Physical injuries are often easy to see and prove, but mental and emotional injuries can be invisible, hard to diagnose, and a challenge to prove. However, that doesn’t mean that they can’t hurt you just as much as a physical injury can. Fortunately, workers’ compensation may cover expenses from anxiety, stress, and other less obvious illnesses that happen because of a job-related physical injury or adverse workplace conditions.
Eligibility Varies by State
Workers’ compensation insurance varies by state, and most business owners are required to purchase this coverage. Usually, you are not required to prove that your employer made a mistake or intentionally did anything wrong to get benefits. You must be an employee, however, and not an independent contractor. You must also prove that the illness or injury relates to work. Someone who works at a computer all day, for example, can often successfully claim compensation for a physical injury like carpal tunnel syndrome.
Mental Health Conditions May Qualify
In most states, workers’ compensation law covers all types of work-related conditions, including mental health concerns, stress, and emotional issues. To qualify, a condition must be severe enough that it interferes with your ability to work. A workplace experience may be so bad that it results in a mental health diagnosis even when there has been no associated physical injury, but this can be difficult to prove.
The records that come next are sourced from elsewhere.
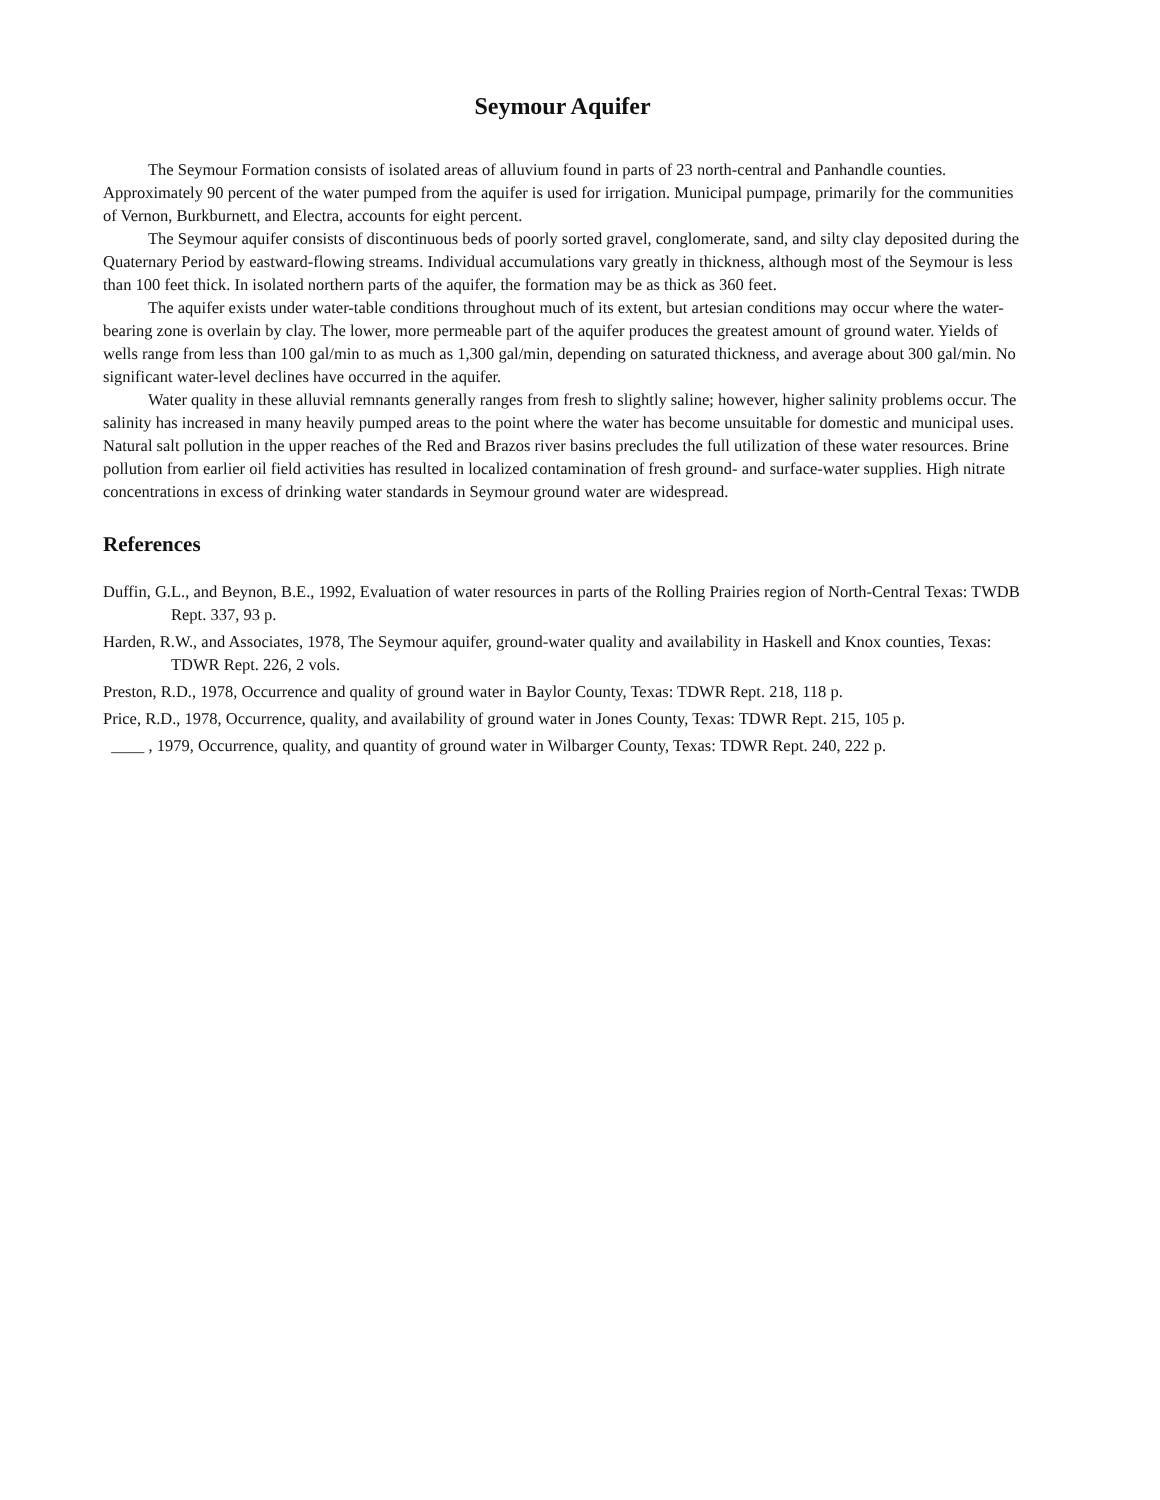Seymour Aquifer
The Seymour Formation consists of isolated areas of alluvium found in parts of 23 north-central and Panhandle counties. Approximately 90 percent of the water pumped from the aquifer is used for irrigation. Municipal pumpage, primarily for the communities of Vernon, Burkburnett, and Electra, accounts for eight percent.
The Seymour aquifer consists of discontinuous beds of poorly sorted gravel, conglomerate, sand, and silty clay deposited during the Quaternary Period by eastward-flowing streams. Individual accumulations vary greatly in thickness, although most of the Seymour is less than 100 feet thick. In isolated northern parts of the aquifer, the formation may be as thick as 360 feet.
The aquifer exists under water-table conditions throughout much of its extent, but artesian conditions may occur where the water-bearing zone is overlain by clay. The lower, more permeable part of the aquifer produces the greatest amount of ground water. Yields of wells range from less than 100 gal/min to as much as 1,300 gal/min, depending on saturated thickness, and average about 300 gal/min. No significant water-level declines have occurred in the aquifer.
Water quality in these alluvial remnants generally ranges from fresh to slightly saline; however, higher salinity problems occur. The salinity has increased in many heavily pumped areas to the point where the water has become unsuitable for domestic and municipal uses. Natural salt pollution in the upper reaches of the Red and Brazos river basins precludes the full utilization of these water resources. Brine pollution from earlier oil field activities has resulted in localized contamination of fresh ground- and surface-water supplies. High nitrate concentrations in excess of drinking water standards in Seymour ground water are widespread.
References
Duffin, G.L., and Beynon, B.E., 1992, Evaluation of water resources in parts of the Rolling Prairies region of North-Central Texas: TWDB Rept. 337, 93 p.
Harden, R.W., and Associates, 1978, The Seymour aquifer, ground-water quality and availability in Haskell and Knox counties, Texas: TDWR Rept. 226, 2 vols.
Preston, R.D., 1978, Occurrence and quality of ground water in Baylor County, Texas: TDWR Rept. 218, 118 p.
Price, R.D., 1978, Occurrence, quality, and availability of ground water in Jones County, Texas: TDWR Rept. 215, 105 p.
____ , 1979, Occurrence, quality, and quantity of ground water in Wilbarger County, Texas: TDWR Rept. 240, 222 p.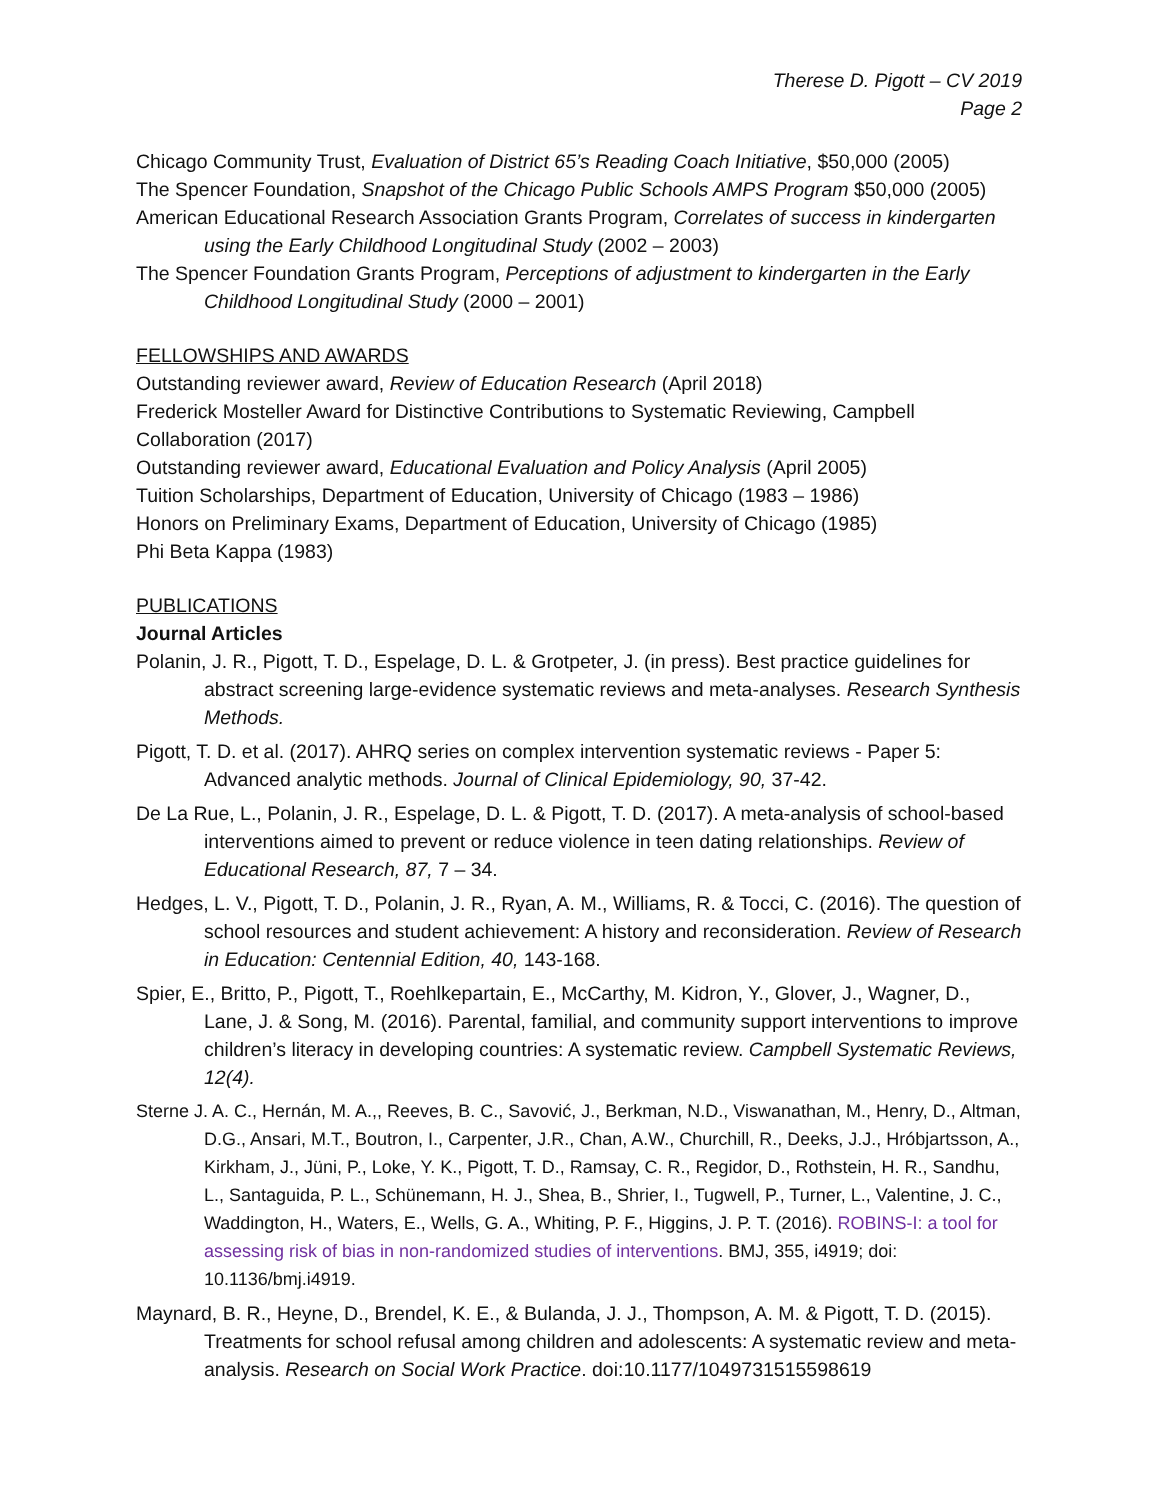Therese D. Pigott – CV 2019
Page 2
Chicago Community Trust, Evaluation of District 65’s Reading Coach Initiative, $50,000 (2005)
The Spencer Foundation, Snapshot of the Chicago Public Schools AMPS Program $50,000 (2005)
American Educational Research Association Grants Program, Correlates of success in kindergarten using the Early Childhood Longitudinal Study (2002 – 2003)
The Spencer Foundation Grants Program, Perceptions of adjustment to kindergarten in the Early Childhood Longitudinal Study (2000 – 2001)
FELLOWSHIPS AND AWARDS
Outstanding reviewer award, Review of Education Research (April 2018)
Frederick Mosteller Award for Distinctive Contributions to Systematic Reviewing, Campbell Collaboration (2017)
Outstanding reviewer award, Educational Evaluation and Policy Analysis (April 2005)
Tuition Scholarships, Department of Education, University of Chicago (1983 – 1986)
Honors on Preliminary Exams, Department of Education, University of Chicago (1985)
Phi Beta Kappa (1983)
PUBLICATIONS
Journal Articles
Polanin, J. R., Pigott, T. D., Espelage, D. L. & Grotpeter, J. (in press). Best practice guidelines for abstract screening large-evidence systematic reviews and meta-analyses. Research Synthesis Methods.
Pigott, T. D. et al. (2017). AHRQ series on complex intervention systematic reviews - Paper 5: Advanced analytic methods. Journal of Clinical Epidemiology, 90, 37-42.
De La Rue, L., Polanin, J. R., Espelage, D. L. & Pigott, T. D. (2017). A meta-analysis of school-based interventions aimed to prevent or reduce violence in teen dating relationships. Review of Educational Research, 87, 7 – 34.
Hedges, L. V., Pigott, T. D., Polanin, J. R., Ryan, A. M., Williams, R. & Tocci, C. (2016). The question of school resources and student achievement: A history and reconsideration. Review of Research in Education: Centennial Edition, 40, 143-168.
Spier, E., Britto, P., Pigott, T., Roehlkepartain, E., McCarthy, M. Kidron, Y., Glover, J., Wagner, D., Lane, J. & Song, M. (2016). Parental, familial, and community support interventions to improve children’s literacy in developing countries: A systematic review. Campbell Systematic Reviews, 12(4).
Sterne J. A. C., Hernán, M. A.,, Reeves, B. C., Savović, J., Berkman, N.D., Viswanathan, M., Henry, D., Altman, D.G., Ansari, M.T., Boutron, I., Carpenter, J.R., Chan, A.W., Churchill, R., Deeks, J.J., Hróbjartsson, A., Kirkham, J., Jüni, P., Loke, Y. K., Pigott, T. D., Ramsay, C. R., Regidor, D., Rothstein, H. R., Sandhu, L., Santaguida, P. L., Schünemann, H. J., Shea, B., Shrier, I., Tugwell, P., Turner, L., Valentine, J. C., Waddington, H., Waters, E., Wells, G. A., Whiting, P. F., Higgins, J. P. T. (2016). ROBINS-I: a tool for assessing risk of bias in non-randomized studies of interventions. BMJ, 355, i4919; doi: 10.1136/bmj.i4919.
Maynard, B. R., Heyne, D., Brendel, K. E., & Bulanda, J. J., Thompson, A. M. & Pigott, T. D. (2015). Treatments for school refusal among children and adolescents: A systematic review and meta-analysis. Research on Social Work Practice. doi:10.1177/1049731515598619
For example, an emergency room nurse who often sees traumatic injuries might qualify under workers’ compensation law for compensation for a related mental health condition.
Proof Can Be a Challenge
With no visible wounds, x-rays, or test results, mental conditions like anxiety and stress can be challenging to prove. The law requires that you show proof that you have a condition and that it is work-related. When a specific traumatic event like a workplace shooting or fire is involved, proof is easier than when there is no single incident that causes a mental or emotional condition. However, good documentation and testimony from a mental health professional can provide the proof you need.
The Right Lawyer Is Essential
Workers’ compensation law can be complicated. Proving that you qualify for workers’ compensation may involve a discovery process, legal research, and reliance on recent case law precedent. If you don’t have legal training, it’s very difficult to create a compelling case and provide the necessary evidence without help. A good workers’ compensation attorney has experience with state requirements and local officials, so they can help you get compensation. The right lawyer can overcome assertions that you didn’t suffer an injury or that a condition is not work-related.
With help from a competent attorney, you can prove that your mental health expenses are related to workplace conditions or a work-related incident and get compensation. The process of getting what you deserve is complex, however, and going it alone is a mistake that could result in a denied claim.